Scan the lines below and report each one containing "Other" by copying it.
Raw data Start Marker
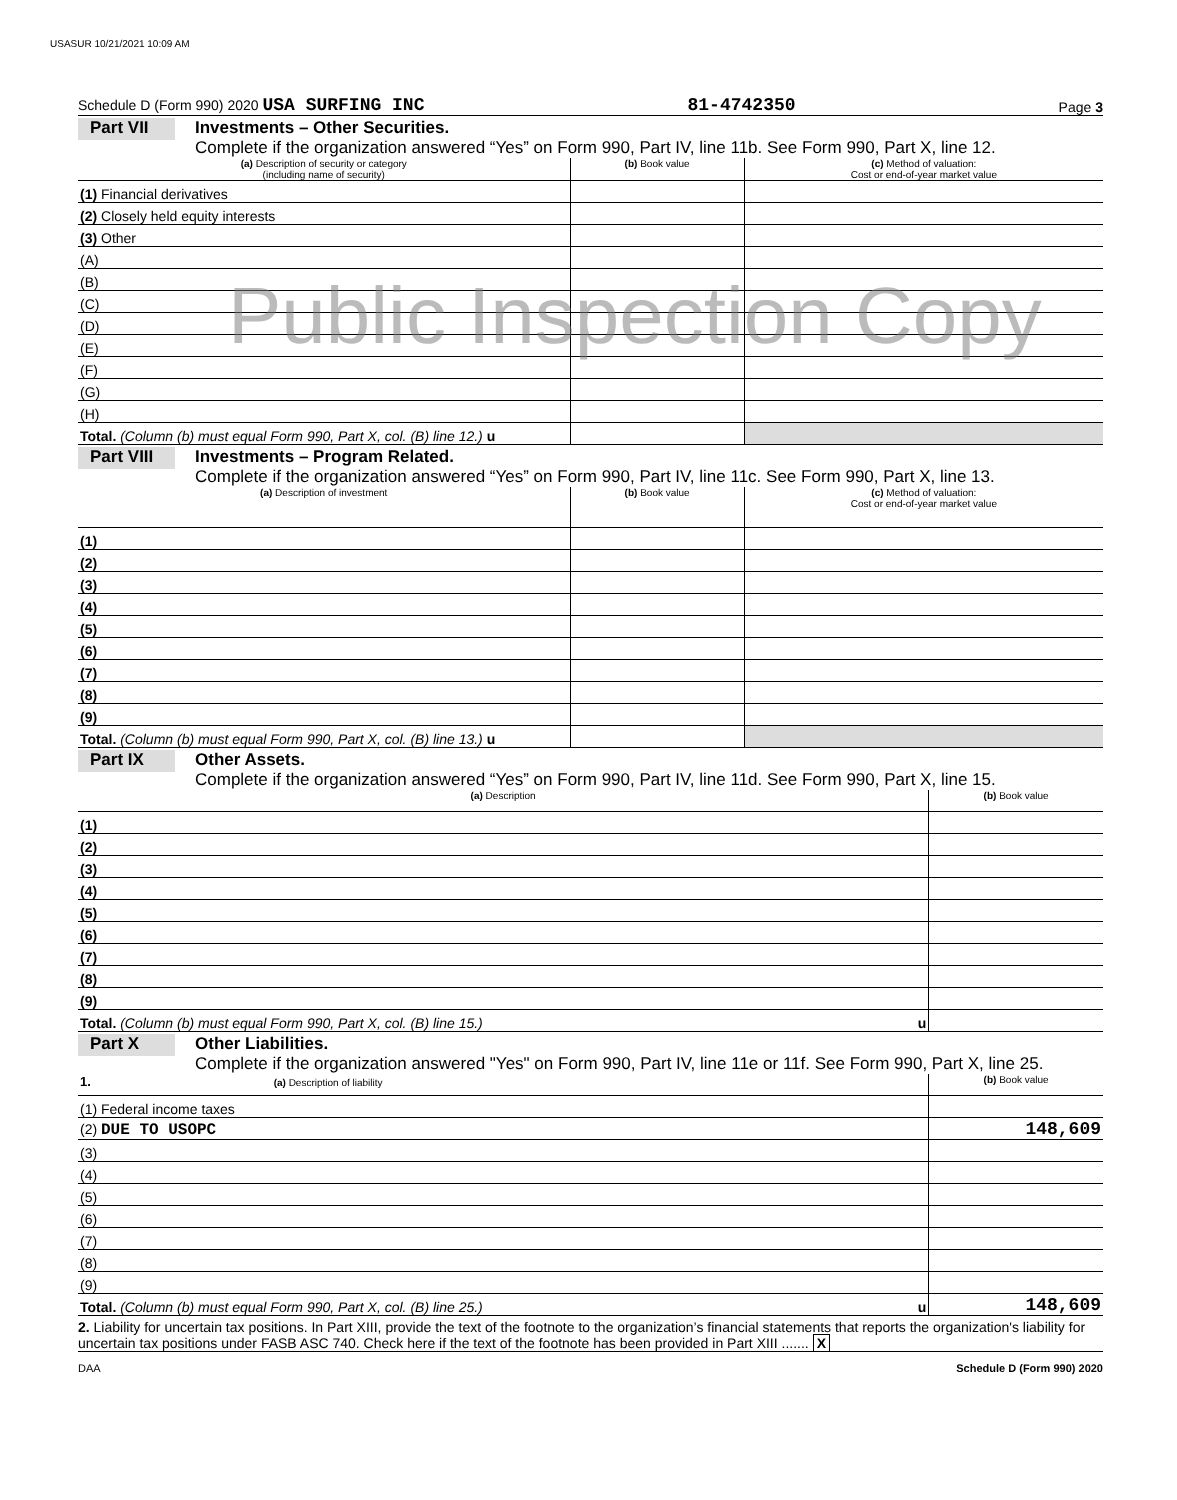USASUR 10/21/2021 10:09 AM
Schedule D (Form 990) 2020 USA SURFING INC 81-4742350 Page 3
Part VII
Investments – Other Securities.
Complete if the organization answered “Yes” on Form 990, Part IV, line 11b. See Form 990, Part X, line 12.
| (a) Description of security or category (including name of security) | (b) Book value | (c) Method of valuation: Cost or end-of-year market value |
| --- | --- | --- |
| (1) Financial derivatives | | |
| (2) Closely held equity interests | | |
| (3) Other | | |
| (A) | | |
| (B) | | |
| (C) | | |
| (D) | | |
| (E) | | |
| (F) | | |
| (G) | | |
| (H) | | |
| Total. (Column (b) must equal Form 990, Part X, col. (B) line 12.) u | | |
Public Inspection Copy
Part VIII
Investments – Program Related.
Complete if the organization answered “Yes” on Form 990, Part IV, line 11c. See Form 990, Part X, line 13.
| (a) Description of investment | (b) Book value | (c) Method of valuation: Cost or end-of-year market value |
| --- | --- | --- |
| (1) | | |
| (2) | | |
| (3) | | |
| (4) | | |
| (5) | | |
| (6) | | |
| (7) | | |
| (8) | | |
| (9) | | |
| Total. (Column (b) must equal Form 990, Part X, col. (B) line 13.) u | | |
Part IX
Other Assets.
Complete if the organization answered “Yes” on Form 990, Part IV, line 11d. See Form 990, Part X, line 15.
| (a) Description | (b) Book value |
| --- | --- |
| (1) | |
| (2) | |
| (3) | |
| (4) | |
| (5) | |
| (6) | |
| (7) | |
| (8) | |
| (9) | |
| Total. (Column (b) must equal Form 990, Part X, col. (B) line 15.) u | |
Part X
Other Liabilities.
Complete if the organization answered "Yes" on Form 990, Part IV, line 11e or 11f. See Form 990, Part X, line 25.
| 1. (a) Description of liability | (b) Book value |
| --- | --- |
| (1) Federal income taxes | |
| (2) DUE TO USOPC | 148,609 |
| (3) | |
| (4) | |
| (5) | |
| (6) | |
| (7) | |
| (8) | |
| (9) | |
| Total. (Column (b) must equal Form 990, Part X, col. (B) line 25.) u | 148,609 |
2. Liability for uncertain tax positions. In Part XIII, provide the text of the footnote to the organization’s financial statements that reports the organization's liability for uncertain tax positions under FASB ASC 740. Check here if the text of the footnote has been provided in Part XIII ....... X
DAA Schedule D (Form 990) 2020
Raw data End Marker
● Response box:
Investments – Other Securities.
| (3) Other | | |
Other Assets.
Other Liabilities.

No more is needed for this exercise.